Lecture 8 demo code

Setting a seed

The following ensures you will get the same results as me.

set.seed(10)

Minimum of Scores Greater than 2 (slide 13)

min_greater_2 <- function() {
  s <- sample(1:6, 3, replace = T)
  return(min(s) > 2)
}

r <- replicate(10000, min_greater_2())
mean(r)

## [1] 0.297

The following is a little obnoxious, but we can combine it all into a single line.

replicate(10000, min(sample(1:6, 3, replace = T)) > 2) |>
  mean()

## [1] 0.3008

More dice rolling (slide 14)

second_greater <- function() {
  s <- sample(1:6, 2, replace = T)
  s[2] > s[1]
}
mean(replicate(10000, second_greater()))

## [1] 0.412

The diff function gives the lagged difference; the difference between successive elements. Below, the difference between 4 and 0 is 4 and the distance between 10 and 4 is 6.

diff(c(0, 4, 10))

## [1] 4 6

We can use this to construct a one-liner:

replicate(10000, diff(sample(1:6, 2, replace = T)) > 0) |>
  mean()

## [1] 0.4135

I don’t expect you to remember the diff function; just know that many basic operations are already available for you in base R.

Derangement

Below is Jackie’s solution using loops.

x <- 1:100
newss <- function(){
  counta = 0
  x1 <- sample(1:100)
  for(i in seq_along(1:100)){
    if(x1[i] == i ){
      counta = counta + 1
    }
  }
  if(counta > 0){
    return(FALSE)
  }else{
    return(TRUE)
  }
}
mean(replicate(10000, newss()))

## [1] 0.3596

Here is my own rewriting of this loop solution. It’s not necessarily better, but it’s somewhat more concise.

x <- 1:100
is_deranged_loop <- function(){
  counta <- 0
  x1 <- sample(x)
  for(i in seq_along(x)){
    if(x1[i] == i){
      counta = counta + 1
    }
  }
  return(counta <= 0)
}
mean(replicate(10000, is_deranged_loop()))

## [1] 0.3621

And here is my vectorized solution.

is_deranged <- function() {
 !any(sample(1:100) == 1:100) # Think about what this does!
}
result <- replicate(10000, is_deranged())
mean(result)

## [1] 0.3674

Plotting the approximation

The function running_mean(k) gives the average of the first k elements of result, i.e. the estimate from the first k replications.

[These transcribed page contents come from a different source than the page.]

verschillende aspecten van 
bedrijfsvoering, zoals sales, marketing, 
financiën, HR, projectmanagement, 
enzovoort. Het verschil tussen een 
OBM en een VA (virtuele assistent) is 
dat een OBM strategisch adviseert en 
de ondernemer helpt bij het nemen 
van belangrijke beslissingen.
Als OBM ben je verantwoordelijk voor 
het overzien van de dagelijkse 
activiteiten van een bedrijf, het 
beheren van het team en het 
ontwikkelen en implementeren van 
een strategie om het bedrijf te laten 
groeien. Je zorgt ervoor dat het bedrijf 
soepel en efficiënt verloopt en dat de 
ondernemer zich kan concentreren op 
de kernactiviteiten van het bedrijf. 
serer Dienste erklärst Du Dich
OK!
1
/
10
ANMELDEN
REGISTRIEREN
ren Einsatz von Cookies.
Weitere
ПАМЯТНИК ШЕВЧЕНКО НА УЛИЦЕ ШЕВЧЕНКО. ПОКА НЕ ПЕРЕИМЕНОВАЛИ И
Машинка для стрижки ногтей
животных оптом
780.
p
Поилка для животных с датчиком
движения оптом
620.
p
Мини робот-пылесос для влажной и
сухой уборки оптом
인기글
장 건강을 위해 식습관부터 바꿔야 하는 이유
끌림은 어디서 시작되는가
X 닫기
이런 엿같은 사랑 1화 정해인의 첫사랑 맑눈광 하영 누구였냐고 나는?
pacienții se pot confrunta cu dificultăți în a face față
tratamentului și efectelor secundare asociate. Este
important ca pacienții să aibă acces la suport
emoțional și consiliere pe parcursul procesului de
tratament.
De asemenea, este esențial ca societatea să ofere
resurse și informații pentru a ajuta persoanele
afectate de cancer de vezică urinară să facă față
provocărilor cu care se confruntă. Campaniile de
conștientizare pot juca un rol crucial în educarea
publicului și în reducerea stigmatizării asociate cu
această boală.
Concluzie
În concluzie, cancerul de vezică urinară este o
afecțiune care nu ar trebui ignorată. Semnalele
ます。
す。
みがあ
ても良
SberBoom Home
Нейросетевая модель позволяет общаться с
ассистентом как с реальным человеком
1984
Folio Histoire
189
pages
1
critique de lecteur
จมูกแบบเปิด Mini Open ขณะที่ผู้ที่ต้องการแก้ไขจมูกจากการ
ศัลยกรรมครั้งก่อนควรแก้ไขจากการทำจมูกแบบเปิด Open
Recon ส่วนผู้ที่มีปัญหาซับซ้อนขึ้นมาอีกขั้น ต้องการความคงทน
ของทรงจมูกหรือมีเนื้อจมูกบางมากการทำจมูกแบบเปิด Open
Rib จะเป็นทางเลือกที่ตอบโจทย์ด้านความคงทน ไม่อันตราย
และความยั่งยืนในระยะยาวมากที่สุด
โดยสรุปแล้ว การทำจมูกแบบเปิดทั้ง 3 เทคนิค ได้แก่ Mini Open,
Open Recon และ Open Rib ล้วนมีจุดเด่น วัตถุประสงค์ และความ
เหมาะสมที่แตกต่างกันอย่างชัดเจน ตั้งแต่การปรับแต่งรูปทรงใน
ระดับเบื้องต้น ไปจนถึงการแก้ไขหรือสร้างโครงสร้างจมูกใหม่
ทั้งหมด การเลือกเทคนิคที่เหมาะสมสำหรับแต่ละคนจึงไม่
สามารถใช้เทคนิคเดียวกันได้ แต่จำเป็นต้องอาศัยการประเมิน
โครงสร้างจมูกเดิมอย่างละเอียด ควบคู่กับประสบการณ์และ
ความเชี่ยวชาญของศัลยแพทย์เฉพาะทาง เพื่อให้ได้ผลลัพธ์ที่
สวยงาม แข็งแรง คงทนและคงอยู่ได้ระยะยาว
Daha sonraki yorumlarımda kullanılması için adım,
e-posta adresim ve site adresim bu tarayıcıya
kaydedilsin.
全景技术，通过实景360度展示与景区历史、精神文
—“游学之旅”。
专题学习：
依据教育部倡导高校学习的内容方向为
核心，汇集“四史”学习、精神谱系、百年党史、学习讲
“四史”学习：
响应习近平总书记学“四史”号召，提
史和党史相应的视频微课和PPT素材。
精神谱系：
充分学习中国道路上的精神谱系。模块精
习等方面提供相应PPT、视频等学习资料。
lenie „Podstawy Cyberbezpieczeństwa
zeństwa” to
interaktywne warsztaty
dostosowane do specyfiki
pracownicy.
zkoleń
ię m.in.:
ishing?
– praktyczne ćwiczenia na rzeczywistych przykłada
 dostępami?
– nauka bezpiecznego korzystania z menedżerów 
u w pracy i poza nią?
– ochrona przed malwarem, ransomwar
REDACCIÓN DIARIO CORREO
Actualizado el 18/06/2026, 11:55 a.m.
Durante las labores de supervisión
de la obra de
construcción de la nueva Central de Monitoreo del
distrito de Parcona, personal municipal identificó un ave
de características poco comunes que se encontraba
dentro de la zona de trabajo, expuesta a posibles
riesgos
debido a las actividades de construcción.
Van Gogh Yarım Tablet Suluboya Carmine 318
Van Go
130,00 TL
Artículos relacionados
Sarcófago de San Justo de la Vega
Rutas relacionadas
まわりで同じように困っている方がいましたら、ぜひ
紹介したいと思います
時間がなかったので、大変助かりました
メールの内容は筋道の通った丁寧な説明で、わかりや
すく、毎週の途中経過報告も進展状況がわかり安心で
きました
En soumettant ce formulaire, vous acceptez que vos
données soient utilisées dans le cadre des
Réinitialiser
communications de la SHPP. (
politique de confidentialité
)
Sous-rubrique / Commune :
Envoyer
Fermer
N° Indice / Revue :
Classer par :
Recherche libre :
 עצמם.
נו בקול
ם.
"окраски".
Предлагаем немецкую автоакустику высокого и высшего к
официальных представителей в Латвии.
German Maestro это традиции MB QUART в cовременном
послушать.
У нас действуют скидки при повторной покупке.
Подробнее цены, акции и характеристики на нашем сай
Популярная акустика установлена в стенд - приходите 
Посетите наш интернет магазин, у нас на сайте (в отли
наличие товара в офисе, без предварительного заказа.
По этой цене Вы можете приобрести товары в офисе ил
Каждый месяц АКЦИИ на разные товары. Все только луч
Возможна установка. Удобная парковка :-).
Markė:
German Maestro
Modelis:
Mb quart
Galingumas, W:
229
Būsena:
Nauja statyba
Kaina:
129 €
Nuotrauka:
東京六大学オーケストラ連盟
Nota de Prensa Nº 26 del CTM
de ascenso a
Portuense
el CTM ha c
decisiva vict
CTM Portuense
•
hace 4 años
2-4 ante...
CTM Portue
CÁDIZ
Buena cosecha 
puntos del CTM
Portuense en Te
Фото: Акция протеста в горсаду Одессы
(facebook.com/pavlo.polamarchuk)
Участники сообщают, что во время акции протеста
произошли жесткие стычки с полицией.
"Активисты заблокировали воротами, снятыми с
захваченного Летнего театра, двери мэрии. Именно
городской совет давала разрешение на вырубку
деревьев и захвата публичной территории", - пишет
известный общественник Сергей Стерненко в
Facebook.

running_mean <- function(k) {
  mean(result[seq_len(k)])
}

running_means <- sapply(1:10000, running_mean)

Actually, there is a much smarter way to do the above using the cumsum function. This uses a vectorized division.

running_means <- cumsum(result) / 1:10000

Plot these estimates against the replication number.

plot(1:10000, running_means, type = 'l', main = "Probability of a derangement",
     xlab = "no. reps", ylab = "p")
abline(h = 1/exp(1), col = "red")

Expectation (slide 20)

set.seed(100)
before_six <- function() {
  s <- sample(1:6, 100, replace= T)
  which(s == 6)[1] - 1 # Minus 1 since we do not count the roll which scored 6.
}
replicate(10000, before_six()) |> mean()

## [1] 4.9351

It can be shown the theoretical value is 5.